Une vidéo percutante
L’histoire commence en février dernier lorsque la marque de shampoing Apotek Hjärtat réalise une opération marketing en utilisant un panneau publicitaire digital sur le quai d’une station de métro de Stockholm. Cette campagne met en scène une jeune femme aux cheveux longs, face caméra. Jusque-là, rien d’exceptionnel. Toute l’originalité du dispositif prend sens alors que le métro démarre, lorsque les cheveux de la jeune femme se mettent à voler dans tous les sens, comme emportés par l’appel d’air créé par le passage de la rame.
Ce dispositif interactif a été réutilisé par la Swedish Childhood Cancer Foundation dans l’objectif de créer leur propre version. Si le principe est le même, ce n’est cette fois-ci pas une jeune femme aux cheveux plein de vitalité qui apparaît, mais Linn, 14 ans, tout juste remise d’une chimiothérapie. Si ses cheveux se mettent ainsi à voler dans un premier temps, ceux-ci finissent par s’envoler et disparaître de l’écran, comme soufflés par le passage des wagons. Ce qui distingue le spot vidéo de la Swedish Childhood Cancer Foundation de celui de la marque de shampoing, c’est la conclusion que le spectateur en tire : la jeune fille mise en scène cheveux au vent n’est pas là pour faire vendre un produit, mais bien pour sensibiliser. Le message est clair et percutant : « Chaque jour, un cancer est diagnostiqué chez un enfant ».
Intégrer le cancer au quotidien : le rôle de l’émotion
Face à un sujet aussi sensible que le cancer chez l’enfant, comment s’y prendre pour sensibiliser sans choquer ? Recourir à l’émotion est une des solutions utilisées par les fondations pour parvenir à cet objectif. Les images, la musique, le cadre occupent ainsi une place de choix dans la vidéo, où rien n’est laissé au hasard.

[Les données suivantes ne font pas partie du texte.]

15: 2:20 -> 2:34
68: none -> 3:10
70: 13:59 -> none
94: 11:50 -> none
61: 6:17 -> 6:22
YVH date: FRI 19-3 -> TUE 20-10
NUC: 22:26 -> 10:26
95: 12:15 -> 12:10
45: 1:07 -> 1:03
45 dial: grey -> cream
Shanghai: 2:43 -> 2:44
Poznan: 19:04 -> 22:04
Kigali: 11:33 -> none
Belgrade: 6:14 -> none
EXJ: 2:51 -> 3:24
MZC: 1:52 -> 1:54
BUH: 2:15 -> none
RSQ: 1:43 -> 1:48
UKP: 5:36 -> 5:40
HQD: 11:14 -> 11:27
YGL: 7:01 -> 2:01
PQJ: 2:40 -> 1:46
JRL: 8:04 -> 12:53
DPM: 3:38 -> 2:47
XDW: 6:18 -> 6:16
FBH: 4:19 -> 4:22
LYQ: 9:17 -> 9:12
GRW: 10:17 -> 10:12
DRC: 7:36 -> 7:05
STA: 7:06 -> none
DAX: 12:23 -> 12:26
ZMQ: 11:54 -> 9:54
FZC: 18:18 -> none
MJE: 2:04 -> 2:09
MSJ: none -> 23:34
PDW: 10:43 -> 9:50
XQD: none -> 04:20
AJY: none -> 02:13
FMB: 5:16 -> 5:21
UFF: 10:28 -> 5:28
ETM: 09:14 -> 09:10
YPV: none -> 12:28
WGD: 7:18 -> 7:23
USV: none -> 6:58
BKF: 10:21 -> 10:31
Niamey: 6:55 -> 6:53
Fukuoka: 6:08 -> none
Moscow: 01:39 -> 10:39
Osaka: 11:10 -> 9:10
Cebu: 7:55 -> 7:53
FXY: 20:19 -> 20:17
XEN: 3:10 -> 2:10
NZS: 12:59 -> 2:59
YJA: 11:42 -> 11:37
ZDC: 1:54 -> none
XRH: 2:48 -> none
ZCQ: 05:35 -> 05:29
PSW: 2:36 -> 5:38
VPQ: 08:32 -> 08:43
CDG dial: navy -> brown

Dès le début, le spot met en scène des passants dans le métro, lieu du quotidien et de l’ordinaire par excellence. Le cancer, thème du clip vidéo, est quant à lui loin d’être considéré comme quelque chose de quotidien et d’ordinaire par la plupart des individus. Le parallèle est ici assez intéressant, puisqu’en mettant le focus sur des individus ordinaires dans un lieu ordinaire qu’est le métro, on peut penser que la Swedish Childhood Cancer Foundation tente d’intégrer le cancer dans la vie quotidienne afin de donner une meilleure visibilité au quotidien de Linn, et à travers elle des autres enfants atteints de cancer.
Le déroulement de la vidéo se poursuit en nous présentant en image la mise en place du dispositif publicitaire interactif, avec moult fils, boîtiers et branchages de câbles qui ne sont pas sans nous rappeler le matériel médical nécessaire au traitement du cancer.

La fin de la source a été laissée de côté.